Le programme de mentorat de la FIFA au service de l'ambition des Fidji

  • Le football féminin fidjien a progressé à pas de géant ces dernières années

  • Experte en sciences sportives, Elle Turner a assumé un rôle de mentorat auprès de la nation du Pacifique

  • Turner évoque les enseignements tirés de son expérience aux Fidji

Experte en sciences sportives, Elle Turner exerce son activité depuis des années dans l'un des hauts lieux du football, tout d'abord à Manchester United, et plus récemment à Manchester City. Expérimentée et formée à toutes les facettes du bien-être physique des athlètes, Turner a assuré une mission de mentorat auprès de la section féminine du football fidjien, dans le cadre du programme pilote de la FIFA visant à préparer les équipes nationales féminines.

Son rôle consistait à transmettre à l'encadrement technique et aux joueuses ses connaissances et son expertise en matière, notamment, de nutrition, de conditionnement et de récupération.

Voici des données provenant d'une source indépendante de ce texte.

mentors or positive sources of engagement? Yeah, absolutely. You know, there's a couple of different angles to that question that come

Première nation insulaire de l'Océanie à participer aux qualifications pour la Coupe du Monde de la FIFA™, les Fidji font figure de pays pionnier du football dans leur région. Aujourd'hui, leur programme spécifiquement adapté au football féminin a été accéléré en vue de la phase finale 2023, la première organisée en Océanie.

En travaillant par internet avec ses collègues des antipodes, Turner a vécu une expérience qui lui a ouvert de nouveaux horizons. "C'est un projet exceptionnel, avec des visées très larges", estime-t-elle. "L'un des principaux enseignements que j'ai tirés de ma collaboration avec des associations membres, c'est que l'apprentissage n'est pas à sens unique".

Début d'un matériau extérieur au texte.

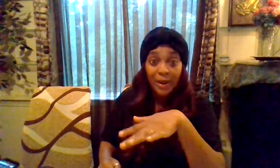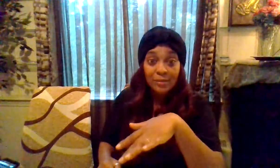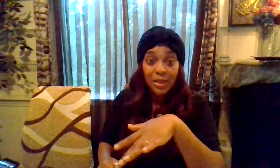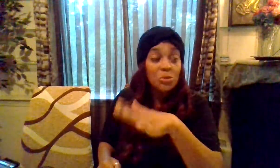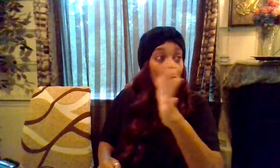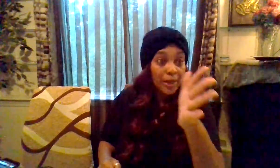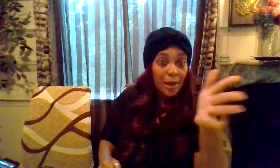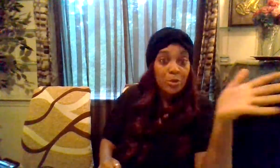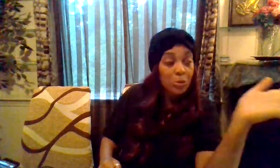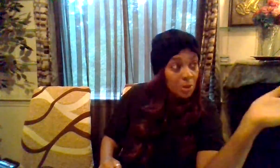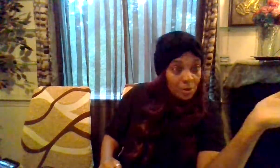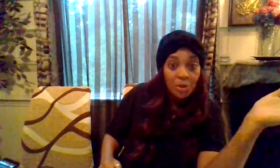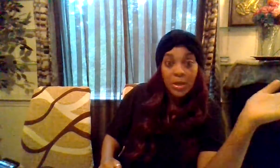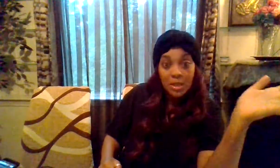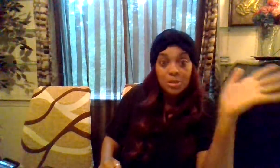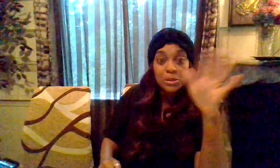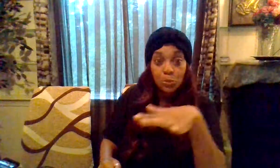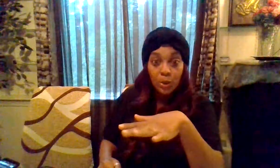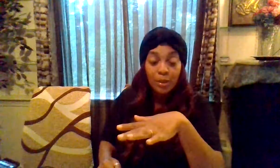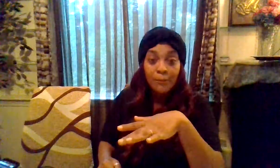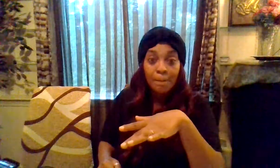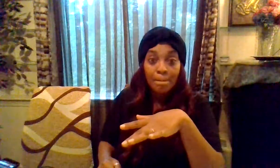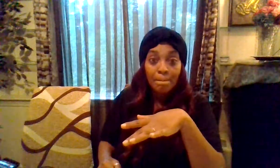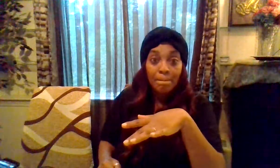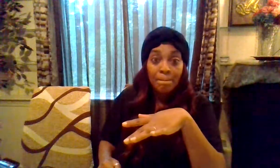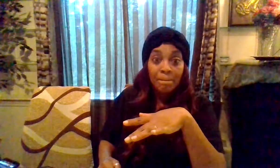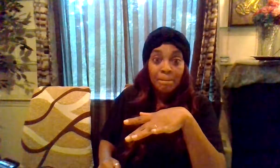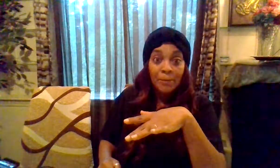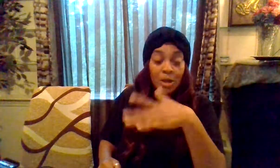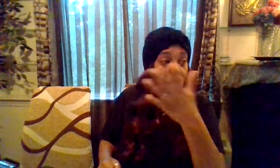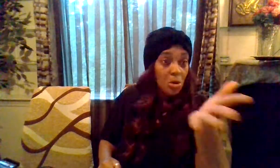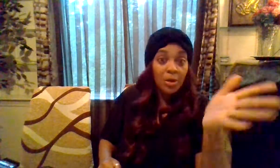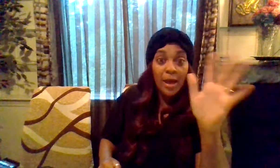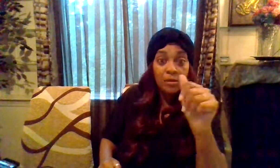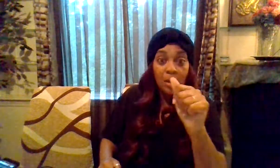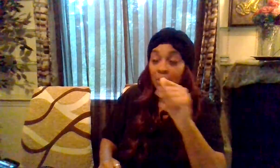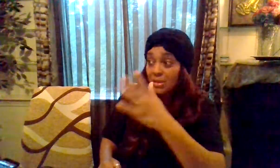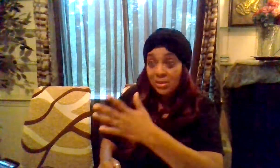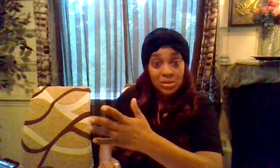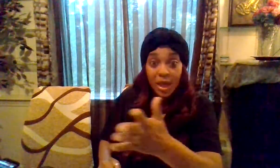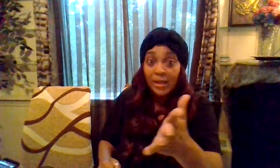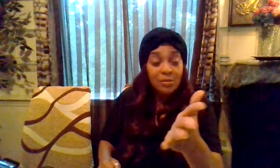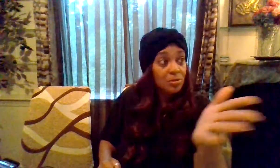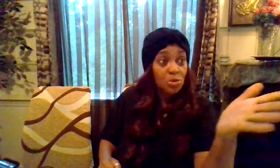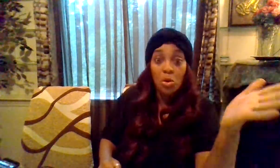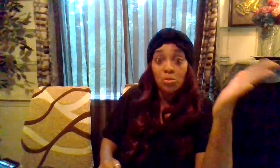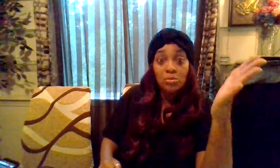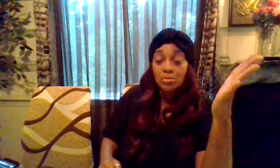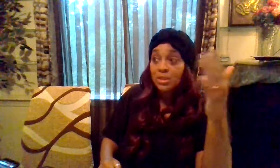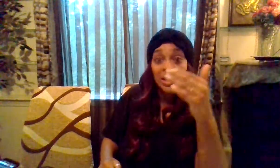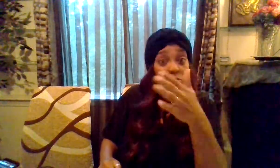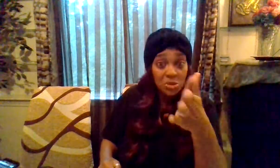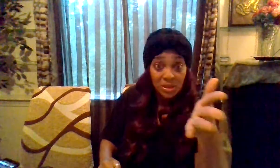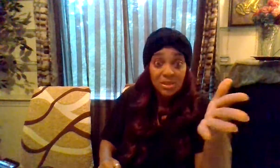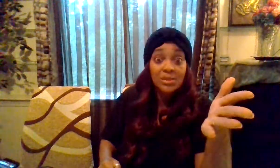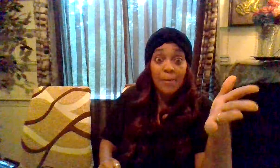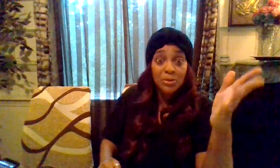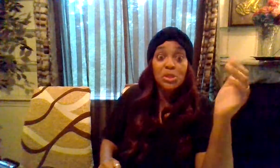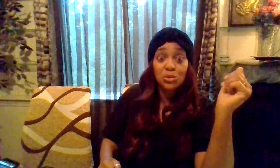like that you won't allow your your enemies to win are you going to allow that because it's like you know the devil sees that potential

"Les experts en sciences sportives peuvent parfois arriver avec un esprit fermé, pensant qu'ils en savent plus que les autres," poursuit-elle. "Cette attitude limite l'expérience. J'ai appris tout autant, si ce n'est plus, de mes mentorées, qu'elles n'en ont appris de ma part."

Les Fidji ont récemment lancé leur premier championnat féminin et Turner a constaté une très forte détermination à hausser le niveau du jeu local. "Les joueuses sont toutes confinées et nous leur avons envoyé des programmes", explique-t-elle. "Mais certaines n'ont pas la possibilité de les suivre parce qu'elles n'ont ni travail, ni revenus, et elles passent leurs journées à chasser et pêcher pour se procurer de la nourriture. Parfois, elles ne prennent plus qu'un seul repas par jour. Dans ces conditions, elles pourraient ne pas être en mesure de s'entraîner aussi intensément qu'à l'accoutumée et de terminer le programme. C'est une situation très particulière." "La FIFA m'a aidée à trouver des solutions pour faire face au mieux à ces problèmes," explique Turner. "La force de caractère des Fidjiens m'a impressionnée. Ils ne s'apitoient pas sur leur sort et ne blâment personne."

Les Fidji ont pour prochain objectif la compétition préliminaire de la Coupe du Monde Féminine. Si la tâche reste difficile, leurs chances se sont nettement améliorées ces dernières années. Les Bula Girls ont battu la Papouasie-Nouvelle-Guinée, traditionnel poids lourd de la région, lors de la dernière Coupe des Nations Féminine de l'OFC. Leur défi suivant consistera à décrocher un billet pour le nouveau tournoi des play-offs mondialistes en 2023. "Ce que j'ai le plus apprécié, c'est l'ouverture d'esprit et la vision de l'encadrement fidjien. Compte tenu du système mis en place et des personnes impliquées dans le projet, je pense que tout ira bien. Les joueuses vont y arriver. Elles seront prêtes physiquement, tactiquement et techniquement. Elles ont traversé une période d'adversité dont elles sortiront renforcées", conclut-elle.